The Mystic Masseur, Miguel Street, A House For Mr Biswas, rated as some of his best work, stem from that landscape. A House For Mr Biswas reflects Everyman’s struggle. It shows Mr Biswas’ revolt against any value system that denies the autonomous power of individuals to live on their own terms. What perhaps has seen this work feature among the 100 best English novels is the fact that Mr Biswas, modelled on Naipaul’s father, stands for the human right to fail in one’s unique way. Although he dies in possession of only a caricature of his dream of freedom, Mr Biswas’ heroism, the importance of his struggle and what it represents, don’t go unnoticed.

A Bend In The River, based in Africa, saw Naipaul accused of racism. On the face of it, Salim’s story articulates a vision of disorder and decline in a moment of post-imperial upheaval. But reading against the grain of the text, the novel seems to point to Naipaul’s inherent fear. Ferdinand, who urges Salim to flee for his life, works as the author’s mouthpiece when he says: “We’re all going to hell, and every man knows this in his bones....Nothing has any meaning…. It’s a nightmare—nowhere is safe now."

This is what makes Naipaul’s books significant for our times. They transgress man-made borders to project a reality in which individuals realize that diaspora is a way of life, that wherever they turn, they can find people whose place isn’t more certain or secure than their own. His works, in this sense, unite all of us, though it is a paradoxical unity of disunity, whereby we enter a perpetual state of struggle and contradiction, ambiguity and anguish, disintegration and renewal.

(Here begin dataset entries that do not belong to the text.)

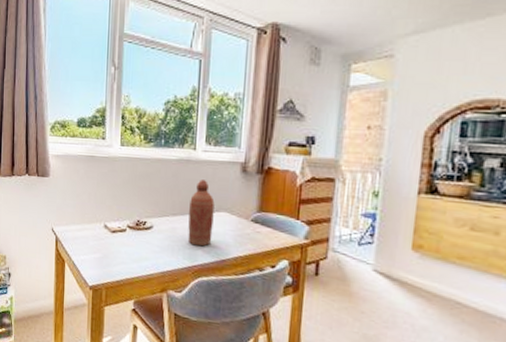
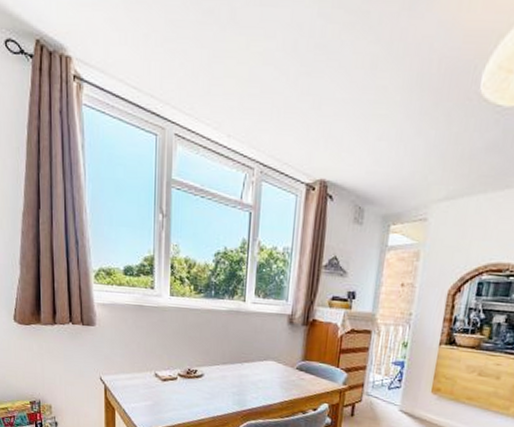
bottle: present [187,180,215,247] -> none [237,330,263,393]

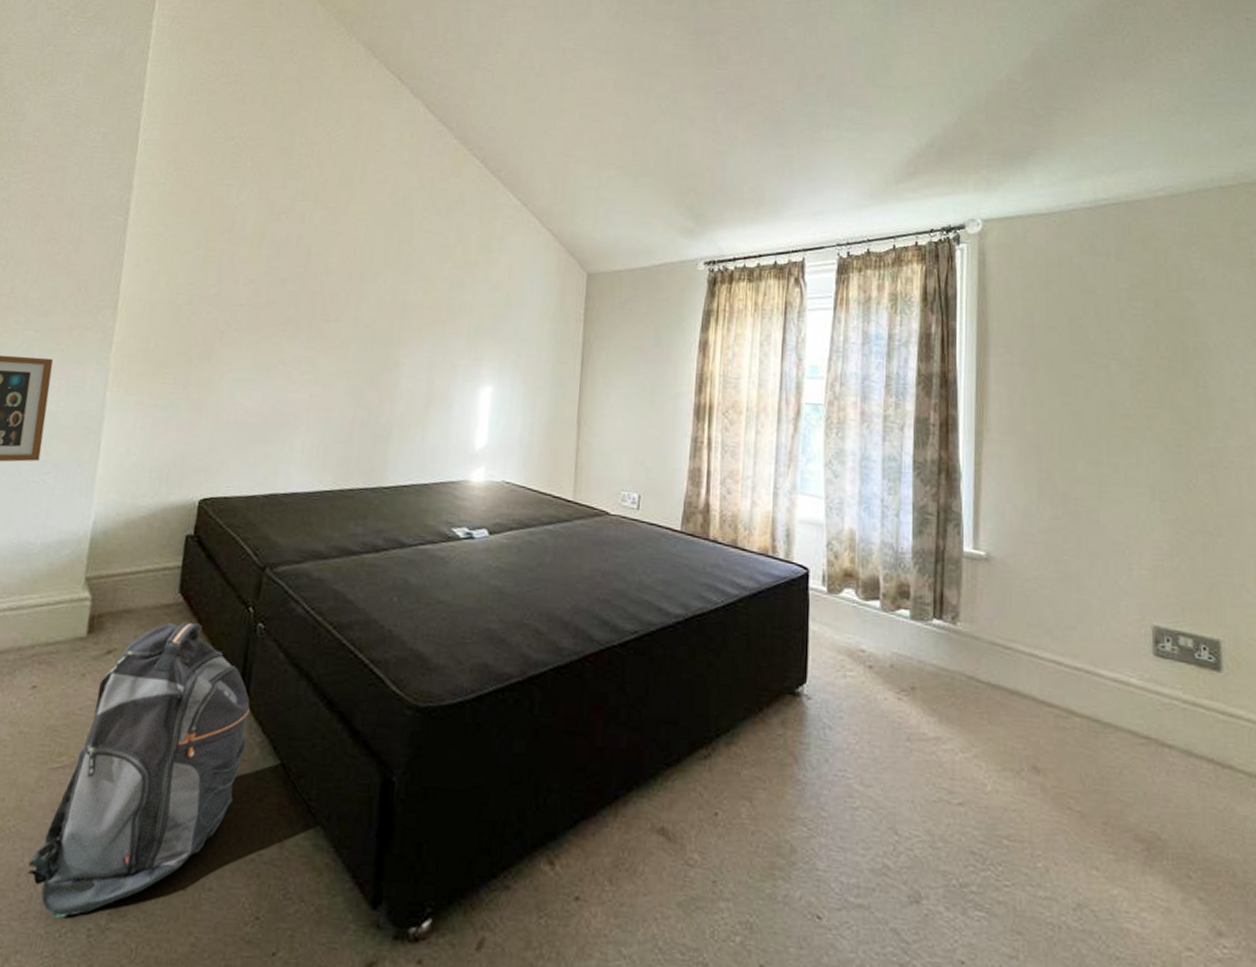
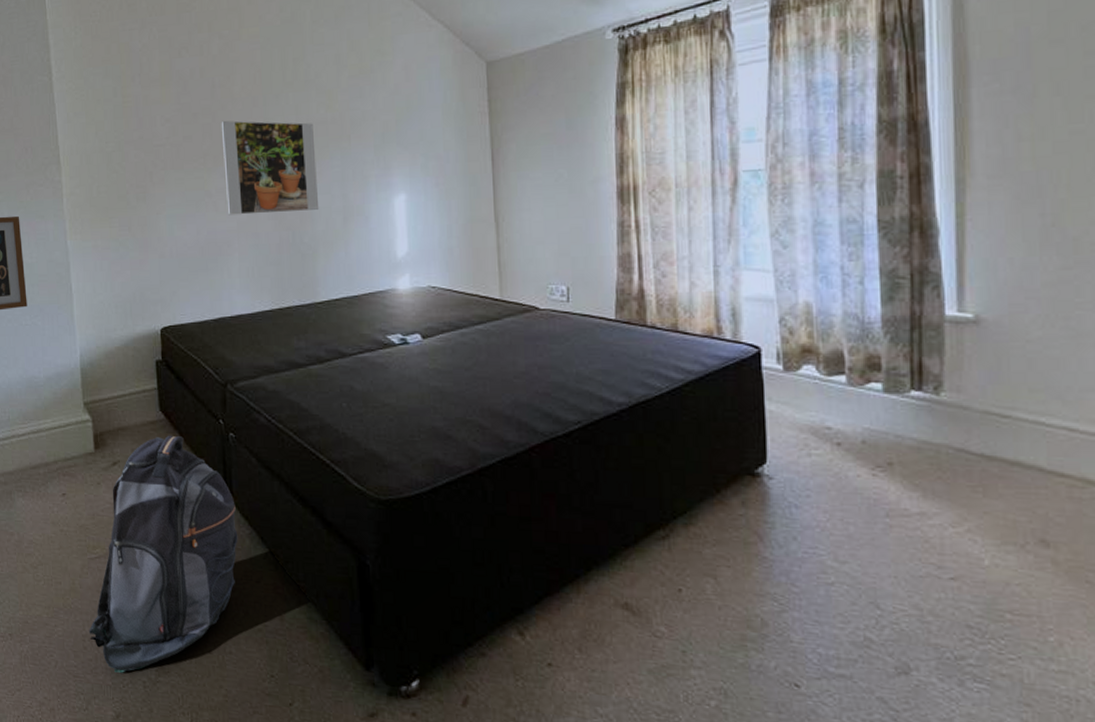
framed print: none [300,291,409,392] -> present [221,120,319,215]

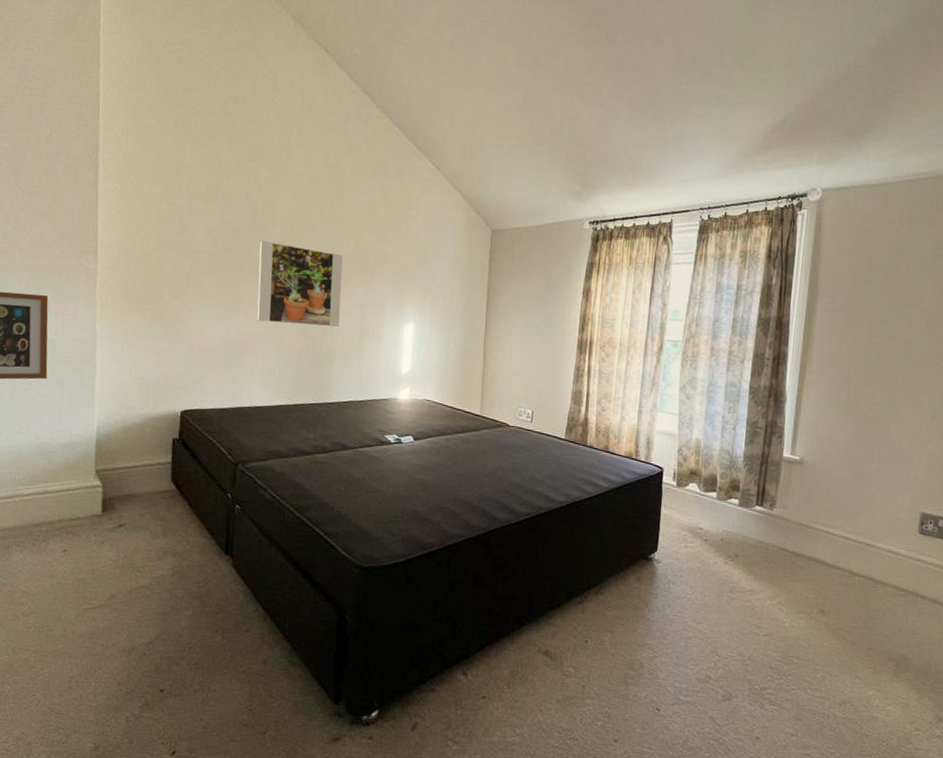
backpack: present [88,435,238,673] -> none [76,503,234,710]

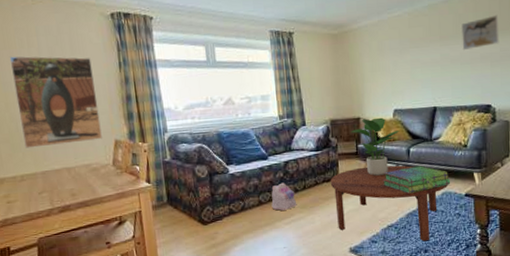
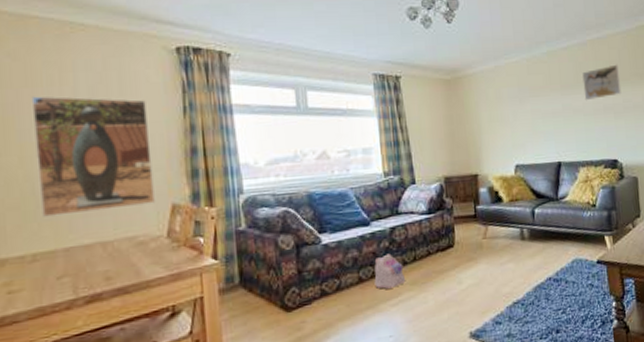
coffee table: present [330,165,449,242] -> none [445,229,579,320]
potted plant: present [350,117,400,176] -> none [467,174,523,243]
stack of books: present [383,166,451,194] -> none [506,229,581,263]

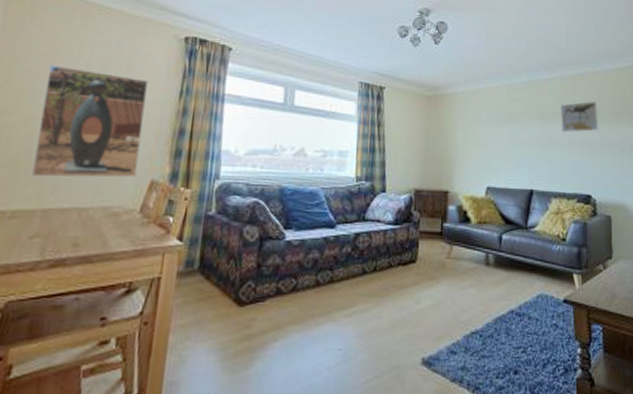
plush toy: present [374,253,406,289] -> none [331,260,363,297]

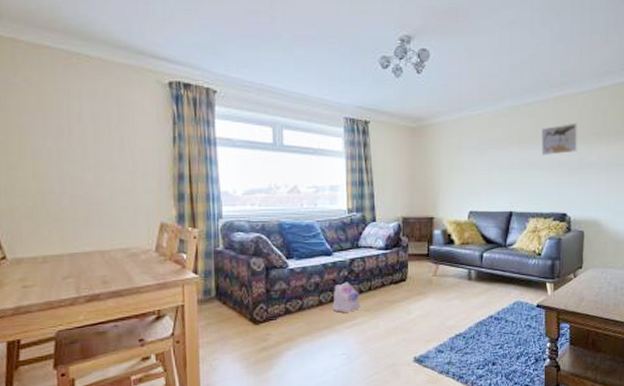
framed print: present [31,65,148,178] -> none [43,119,146,225]
plush toy: none [331,260,363,297] -> present [333,282,361,313]

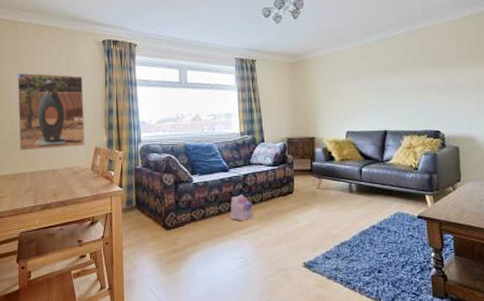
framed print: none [43,119,146,225] -> present [17,73,85,151]
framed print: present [540,122,578,156] -> none [408,49,446,81]

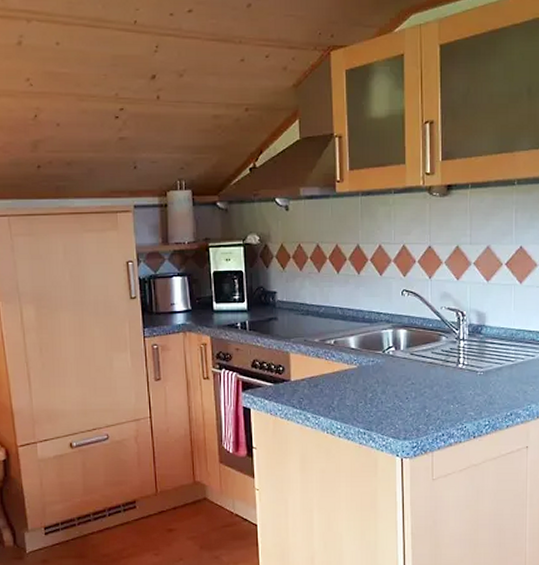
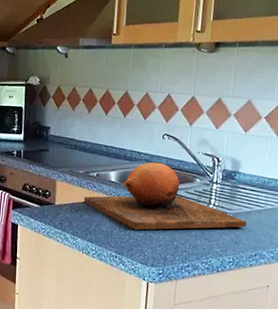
chopping board: none [322,322,499,401] -> present [83,162,247,230]

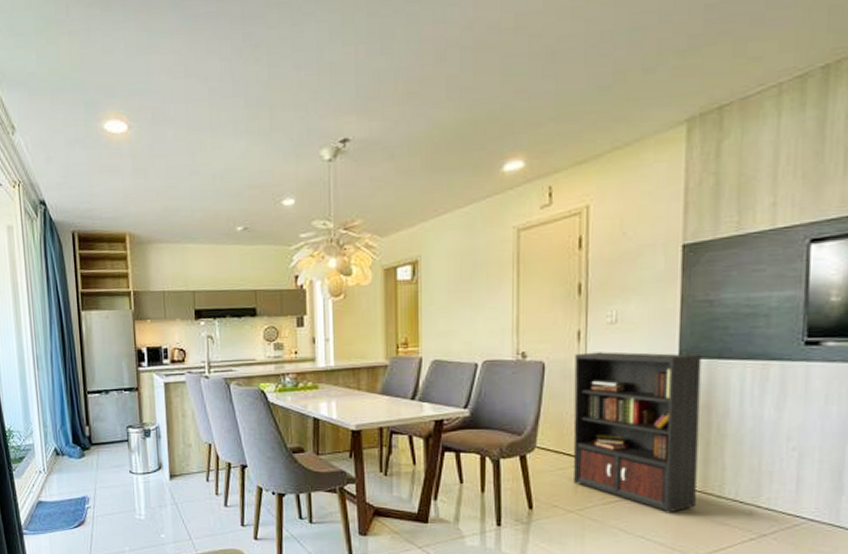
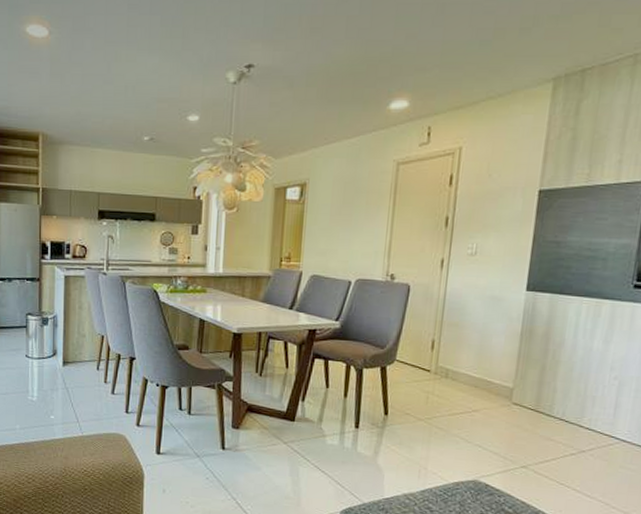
bookcase: present [573,351,753,514] -> none [425,279,576,432]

Poised at this juncture in the 21st century, the range of issues he addressed—extremism, global migration, political and religious identity, ethnic difference, implosion of Africa—appear to be of particular import, enveloped as we are in an inexplicable sense of homelessness. Therein lies Naipaul’s universal appeal.

The author is a former journalist and independent research scholar. V.S. Naipaul was the subject of her doctoral thesis.